PROMPT
Copy, exactly and without additions, every line in the records below from the one holding "results as chord" through the one holding "даты и времени.", both ends included.
=== RECORDS PROVIDED ===
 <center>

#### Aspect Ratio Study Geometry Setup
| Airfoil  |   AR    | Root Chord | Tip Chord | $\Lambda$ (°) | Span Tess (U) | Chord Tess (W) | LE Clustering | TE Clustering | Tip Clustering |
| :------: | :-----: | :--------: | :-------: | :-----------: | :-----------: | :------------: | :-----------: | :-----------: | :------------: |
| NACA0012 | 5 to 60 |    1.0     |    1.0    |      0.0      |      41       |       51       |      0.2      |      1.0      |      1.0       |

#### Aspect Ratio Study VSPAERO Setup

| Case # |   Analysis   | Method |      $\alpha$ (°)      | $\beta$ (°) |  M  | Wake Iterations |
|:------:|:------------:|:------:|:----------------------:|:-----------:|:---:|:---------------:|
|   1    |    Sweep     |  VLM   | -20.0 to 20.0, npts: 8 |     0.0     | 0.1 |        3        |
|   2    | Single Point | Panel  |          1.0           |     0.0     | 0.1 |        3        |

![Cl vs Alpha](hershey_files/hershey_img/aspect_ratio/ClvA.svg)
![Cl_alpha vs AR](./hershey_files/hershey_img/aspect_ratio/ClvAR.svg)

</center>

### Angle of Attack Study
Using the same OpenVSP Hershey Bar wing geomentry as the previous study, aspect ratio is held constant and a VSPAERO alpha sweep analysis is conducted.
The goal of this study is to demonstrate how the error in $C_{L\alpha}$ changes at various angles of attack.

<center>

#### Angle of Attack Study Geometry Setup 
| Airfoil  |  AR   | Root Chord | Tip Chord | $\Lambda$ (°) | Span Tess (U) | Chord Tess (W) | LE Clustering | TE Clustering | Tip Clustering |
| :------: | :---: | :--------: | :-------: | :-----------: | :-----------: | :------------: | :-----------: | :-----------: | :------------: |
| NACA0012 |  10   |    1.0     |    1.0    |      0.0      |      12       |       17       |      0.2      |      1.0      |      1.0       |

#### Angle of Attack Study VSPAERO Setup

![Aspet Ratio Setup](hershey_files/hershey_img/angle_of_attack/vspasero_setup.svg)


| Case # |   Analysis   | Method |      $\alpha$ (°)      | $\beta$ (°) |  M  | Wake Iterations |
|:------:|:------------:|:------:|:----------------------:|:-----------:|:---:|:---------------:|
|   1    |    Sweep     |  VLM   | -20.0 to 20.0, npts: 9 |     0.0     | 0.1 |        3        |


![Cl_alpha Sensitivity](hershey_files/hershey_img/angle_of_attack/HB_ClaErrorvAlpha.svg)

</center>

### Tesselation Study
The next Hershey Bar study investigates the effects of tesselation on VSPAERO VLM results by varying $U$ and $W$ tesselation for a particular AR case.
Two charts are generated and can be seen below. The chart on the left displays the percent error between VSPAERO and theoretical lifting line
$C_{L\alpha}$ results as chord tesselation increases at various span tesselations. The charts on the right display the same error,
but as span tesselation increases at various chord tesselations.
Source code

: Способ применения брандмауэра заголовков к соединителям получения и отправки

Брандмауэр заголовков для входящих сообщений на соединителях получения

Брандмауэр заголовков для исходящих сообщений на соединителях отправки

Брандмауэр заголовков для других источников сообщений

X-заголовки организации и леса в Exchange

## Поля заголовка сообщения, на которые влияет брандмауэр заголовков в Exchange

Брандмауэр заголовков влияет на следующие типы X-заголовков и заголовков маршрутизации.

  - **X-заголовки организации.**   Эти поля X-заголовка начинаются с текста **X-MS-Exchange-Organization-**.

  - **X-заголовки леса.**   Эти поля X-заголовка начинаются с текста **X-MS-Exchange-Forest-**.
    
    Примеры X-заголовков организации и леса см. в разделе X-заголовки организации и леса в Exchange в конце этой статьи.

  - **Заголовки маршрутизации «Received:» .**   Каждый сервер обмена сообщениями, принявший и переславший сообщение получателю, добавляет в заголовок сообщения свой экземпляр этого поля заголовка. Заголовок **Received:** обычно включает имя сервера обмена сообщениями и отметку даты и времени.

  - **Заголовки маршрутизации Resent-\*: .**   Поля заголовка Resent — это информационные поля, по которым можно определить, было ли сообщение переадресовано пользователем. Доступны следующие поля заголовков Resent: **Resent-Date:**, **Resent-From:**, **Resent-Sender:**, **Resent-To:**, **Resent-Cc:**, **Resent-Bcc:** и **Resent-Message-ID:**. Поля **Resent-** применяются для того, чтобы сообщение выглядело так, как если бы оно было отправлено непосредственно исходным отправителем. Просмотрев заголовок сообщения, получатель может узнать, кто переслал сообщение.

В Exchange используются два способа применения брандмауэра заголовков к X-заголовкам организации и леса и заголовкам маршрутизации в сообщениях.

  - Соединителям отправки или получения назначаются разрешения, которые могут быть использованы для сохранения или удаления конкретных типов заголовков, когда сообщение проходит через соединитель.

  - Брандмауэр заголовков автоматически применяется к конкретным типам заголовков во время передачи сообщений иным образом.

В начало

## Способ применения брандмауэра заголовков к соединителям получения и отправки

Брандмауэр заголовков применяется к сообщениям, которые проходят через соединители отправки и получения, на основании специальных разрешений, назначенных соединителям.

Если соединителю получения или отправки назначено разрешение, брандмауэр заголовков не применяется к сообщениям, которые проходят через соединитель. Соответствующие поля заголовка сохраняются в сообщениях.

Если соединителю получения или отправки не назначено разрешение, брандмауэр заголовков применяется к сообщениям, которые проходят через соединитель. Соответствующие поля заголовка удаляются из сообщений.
===
=== RECORDS PROVIDED ===
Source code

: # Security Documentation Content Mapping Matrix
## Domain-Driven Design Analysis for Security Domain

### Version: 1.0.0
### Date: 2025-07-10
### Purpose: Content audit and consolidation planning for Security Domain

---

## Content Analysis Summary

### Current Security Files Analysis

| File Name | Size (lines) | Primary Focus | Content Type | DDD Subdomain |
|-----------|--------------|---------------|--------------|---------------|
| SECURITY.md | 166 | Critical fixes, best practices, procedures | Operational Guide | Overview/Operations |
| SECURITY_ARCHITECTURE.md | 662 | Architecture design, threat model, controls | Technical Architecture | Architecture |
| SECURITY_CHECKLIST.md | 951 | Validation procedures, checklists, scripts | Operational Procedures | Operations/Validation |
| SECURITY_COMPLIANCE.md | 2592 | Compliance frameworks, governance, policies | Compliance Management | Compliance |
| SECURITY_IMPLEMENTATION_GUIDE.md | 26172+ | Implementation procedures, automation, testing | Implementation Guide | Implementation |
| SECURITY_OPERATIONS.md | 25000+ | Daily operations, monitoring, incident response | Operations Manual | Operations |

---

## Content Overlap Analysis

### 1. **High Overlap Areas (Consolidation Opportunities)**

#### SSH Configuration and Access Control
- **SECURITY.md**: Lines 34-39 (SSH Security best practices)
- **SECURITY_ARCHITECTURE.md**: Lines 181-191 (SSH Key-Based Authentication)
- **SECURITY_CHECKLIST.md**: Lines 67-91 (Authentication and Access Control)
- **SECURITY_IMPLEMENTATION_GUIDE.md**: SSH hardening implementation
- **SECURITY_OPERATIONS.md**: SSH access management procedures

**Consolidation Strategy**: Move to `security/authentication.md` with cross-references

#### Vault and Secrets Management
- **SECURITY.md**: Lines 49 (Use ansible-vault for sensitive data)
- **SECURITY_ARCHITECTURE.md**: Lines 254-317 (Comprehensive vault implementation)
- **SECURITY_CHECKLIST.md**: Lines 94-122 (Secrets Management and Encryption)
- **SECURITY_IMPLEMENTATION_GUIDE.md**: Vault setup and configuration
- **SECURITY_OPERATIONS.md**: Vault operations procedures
===
RESPONSE BOX
$C_{L\alpha}$ results as chord tesselation increases at various span tesselations. The charts on the right display the same error,
but as span tesselation increases at various chord tesselations.
Source code

: Способ применения брандмауэра заголовков к соединителям получения и отправки

Брандмауэр заголовков для входящих сообщений на соединителях получения

Брандмауэр заголовков для исходящих сообщений на соединителях отправки

Брандмауэр заголовков для других источников сообщений

X-заголовки организации и леса в Exchange

## Поля заголовка сообщения, на которые влияет брандмауэр заголовков в Exchange

Брандмауэр заголовков влияет на следующие типы X-заголовков и заголовков маршрутизации.

  - **X-заголовки организации.**   Эти поля X-заголовка начинаются с текста **X-MS-Exchange-Organization-**.

  - **X-заголовки леса.**   Эти поля X-заголовка начинаются с текста **X-MS-Exchange-Forest-**.
    
    Примеры X-заголовков организации и леса см. в разделе X-заголовки организации и леса в Exchange в конце этой статьи.

  - **Заголовки маршрутизации «Received:» .**   Каждый сервер обмена сообщениями, принявший и переславший сообщение получателю, добавляет в заголовок сообщения свой экземпляр этого поля заголовка. Заголовок **Received:** обычно включает имя сервера обмена сообщениями и отметку даты и времени.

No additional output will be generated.